Today was the first day of my last semester of college. It's actually the beginning of the beginning of a new era, but... I don't know, it's a weird feeling! I thought going to a 5 year school was the smart thing to do, but now that I'm almost done I sometimes wonder if it was. It seemed like it would give me more time to figure out what I want to do with my life...WRONG. It just gave me more time to put off figuring out what I want to do with my life!
One of the hardest things for me has been this extra fifth year. If I had doubled-up on my classes last spring, I could have graduated in 2009. Because the economy and the job market were so awful at this time last year, I opted to do a second co-op, finish classes this spring and graduate in May 2010. In this way I was able to get more work experience, make a little bit of money, but still be considered a full-time student. All of my friends that graduated last spring kept telling me how lucky I was to have an extra year, but it didn't always feel that way. In addition to working at the co-op from hell, I also struggled with the fact that the majority of my friends had already graduated from college. While they've been working, making money, and starting the rest of their lives, I've been in this weird limbo for the better part of a year. There have been a lot of times that I've just felt stuck.

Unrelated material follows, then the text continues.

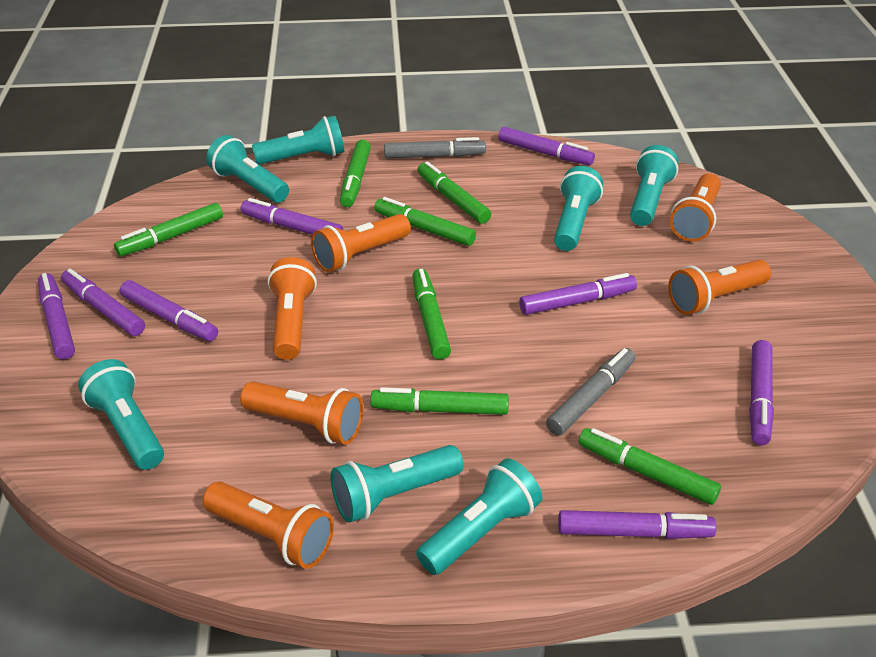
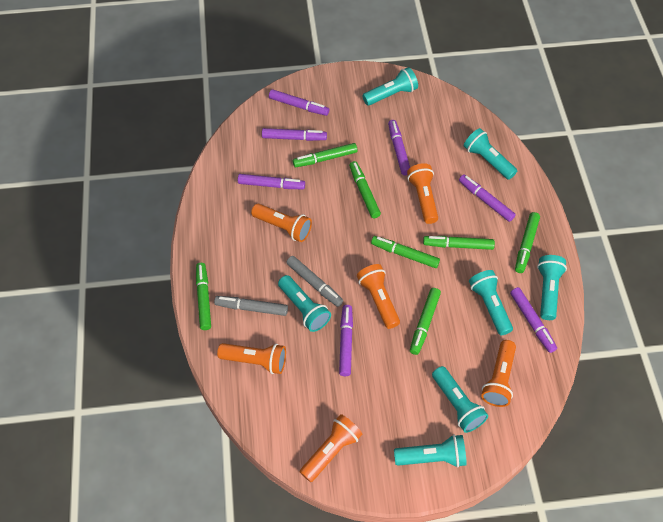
purple marker: 8 -> 7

Another difficulty I'm facing now is that I haven't been in classes since the middle of April. Last year! I've been in work mode for the last 8-9 months and I do NOT want to go back to classes now. Don't get me wrong, I enjoy learning and some of the discussions that take place in class, but all of the reading, projects, and papers...no thanks!
Even so, I'm so happy this last semester is finally underway. I feel like I'm finally moving forward with my life, which is always a great thing. Although I will admit it - I do have some anxiety about what comes next. I know I'll figure it out, but until I do I'll be a little stressed about it. My roommates and I are all graduating this spring, so that's something special we'll be able to share. Since I'm back on campus for the first time in a what seems like forever, I look forward to rekindling friendships and doing a lot of senior activities (and by activities I mean PARTIES!). Plus it's the start of a new year and, like I said in one of my previous posts, I have feeling that 2010 is going to be an absolutely fantastic year.
Now off to read 17th Century British Poetry... yikes!